- Born: September 19, 1949 (age 76) Tamano, Okayama Prefecture, Japan
- Nationality: Japanese
- Area: Manga artist
- Notable works: Yūkan Club, Pride
- Awards: Kodansha Manga Award for shōjo - Yūkan Club Japan Media Arts Festival Excellence Prize - Pride

= Yukari Ichijo =

Japanese manga artist

Yukari Ichijo (一条ゆかり, Ichijō Yukari) is a Japanese shōjo and josei manga artist.

She made her debut as a professional manga artist in 1968 with Yuki no Serenade. In 1986 she received the Kodansha Manga Award for shōjo for Yūkan Club, and in 2007, she received an Excellence Prize in manga at the Japan Media Arts Festival for Pride. Several of her series have been dramatized, including Yūkan Club as an anime OVA and Designer and Tadashii Ren'ai no Susume as high-rated live-action television dramas. A live-action film based on her work Pride was released in 2009.

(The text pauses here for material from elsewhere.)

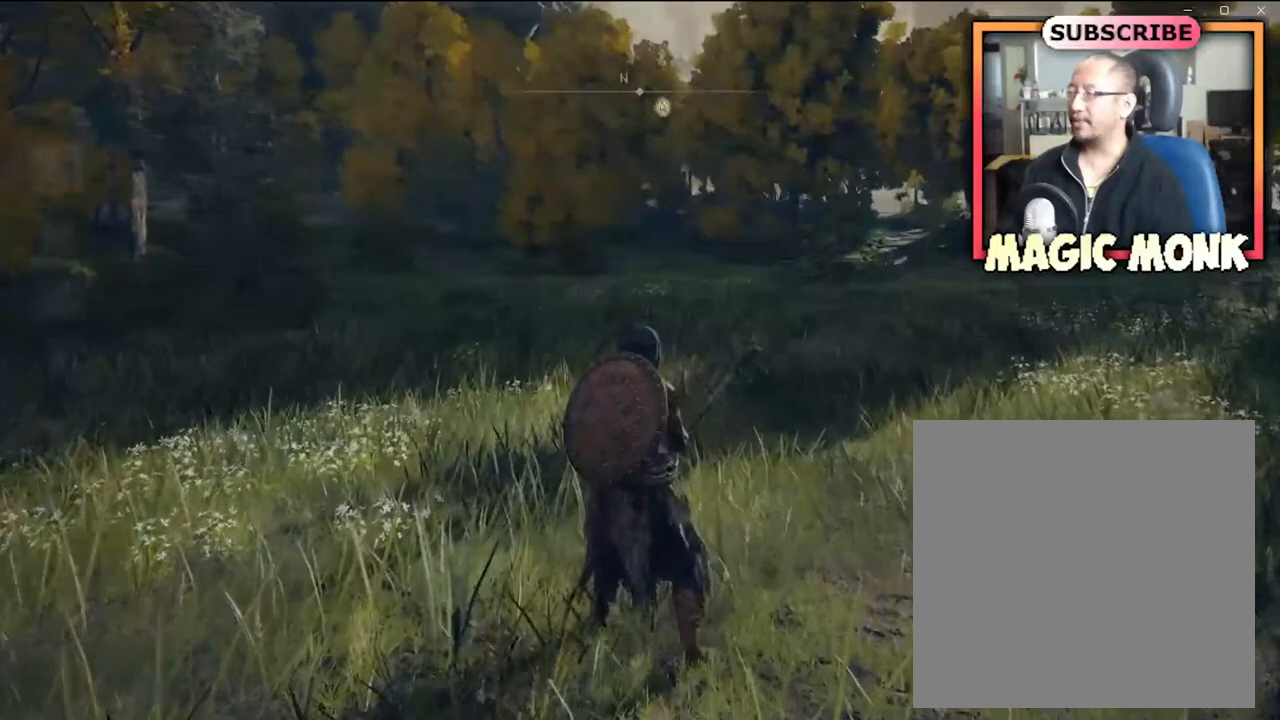
{"buttons": [], "left_stick": "center", "right_stick": "center", "events": [[134, "START", "up"]]}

Yoshimi Uchida worked for her as an assistant in the 1970s.

==Selected works==

- Suna no Shiro (砂の城) is a manga series serialized in Ribon between July 1977 through July 1979 and September 1980 through November 1981. A TV adaptation was created as an afternoon series by Tōkai Television and Fuji and aired from July 30, 1997, through October 3, 1997.